On a recent excursion along Nova Scotia’s South Shore we stopped for a leisurely play at Crescent Beach. The kids were drawn to a large outcropping of rocks rising a couple of metres above sea level at its peak. The rock surface was uneven, fissured, pocked with holes and in some places slippery. Like billy goats, Noah and Nellie scrabbled about in search of footholds trying to maintain their balance as they explored the rock’s features and their own climbing abilities.
More On the Rocks photos from Crecent Beach here
Now if this immoveable force of natural beauty were to be transposed to a playground in Canada or the US there is no doubt in my mind that it would not pass a safety inspection. The transgressions against code would be legion. It would be deemed too risky. There was risk at play on the rocks and as parents we were aware of the potential dangers. In fact, the risk made the play all that much sweeter for the kids. Note – during the time they played, there was only one request for a rescue mission.
Meanwhile, in New York City, 11-year-old Ashima Shiraishi is a real climbing sensation. She got her start in Central Park on Rat Rock. I came across her story through Diana Kimball’s submission to The Last Great Thing (submission changes daily and there is no archive) via news.me.
I watched the video posted on the NY Times site that accompanies the excellent article by Julie Bosman. It’s electric. Now Ashima is light years beyond the funning that our kids were doing at Crescent Beach. But I think the difference is one of degree. Ashima, Noah and Nellie are engaged in play, pushing boundaries and understanding risk. In the end these are some of the key attributes and skills we want our kids to hold dear and bring with them into adulthood.
In keeping with the spirit of The Last Great Thing folks who inspired this post, I’ll share this.
Last night after supper, my 4 1/2 year old daughter Nellie-Rose and I went out for a solo mission.

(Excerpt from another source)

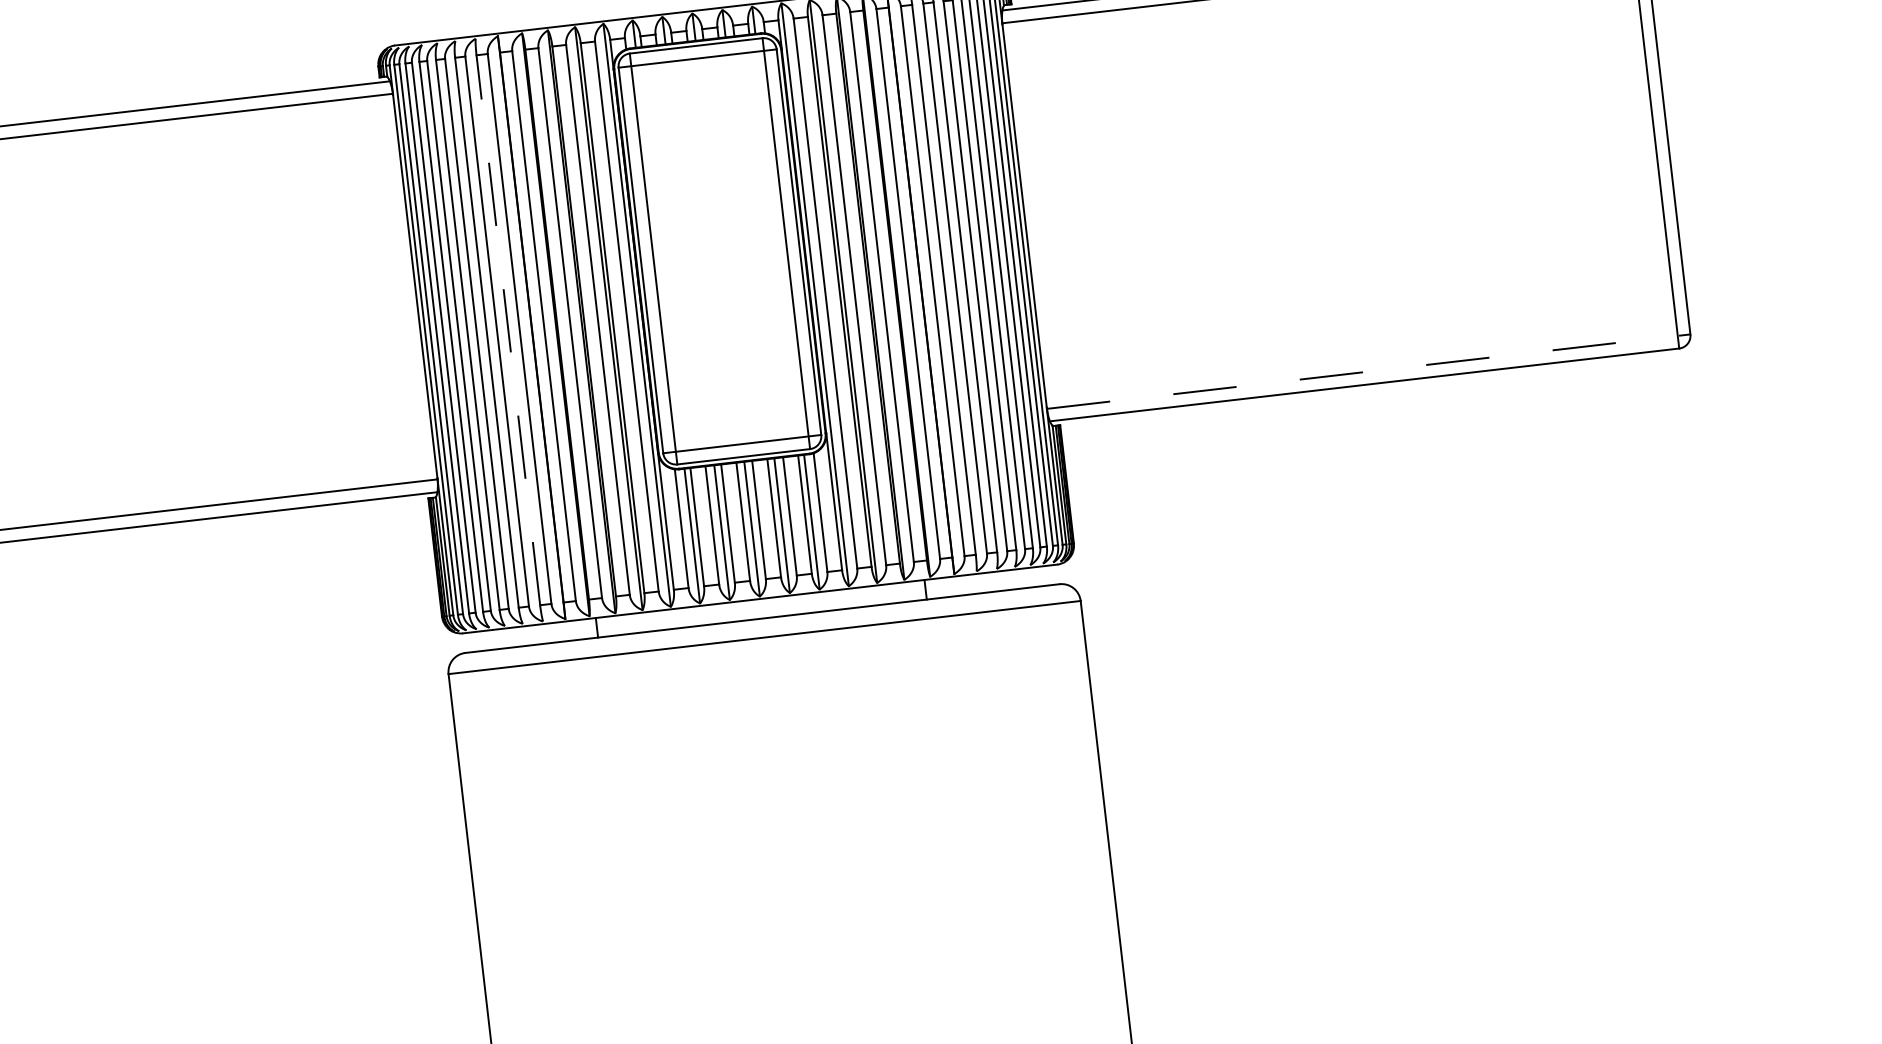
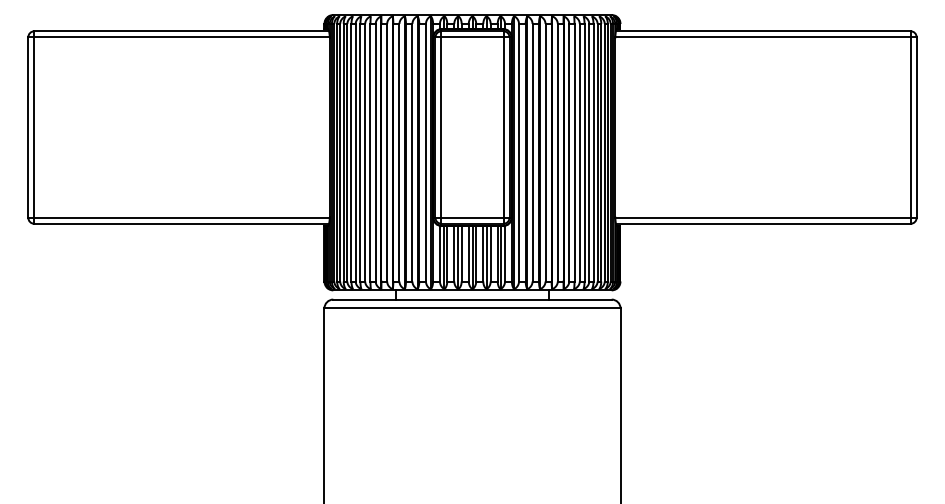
line: (508, 329) -> (370, 152), dashed -> solid
line: (1367, 370) -> (765, 217), dashed -> solid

Older brother and younger sister stayed at home with maman. It’s not often that just the two of us get to go on these little trips. En route to purchase a new lawn mower and pick up a few groceries, Nellie-Rose talked non-stop – questions, stories, more questions, statements and professions of love. It was great just to be able to focus on her. Then she said the last great thing I’ve heard:
if i was playing in some puddles i will be as happy as can be and if you were playing in some puddles with me you can be as happy as can be too
I think of this as a pretty foolproof outlook for the two of us. I feel fortunate that there is lots of playing left ahead of me and that I’ve got a good guide to help me along the way.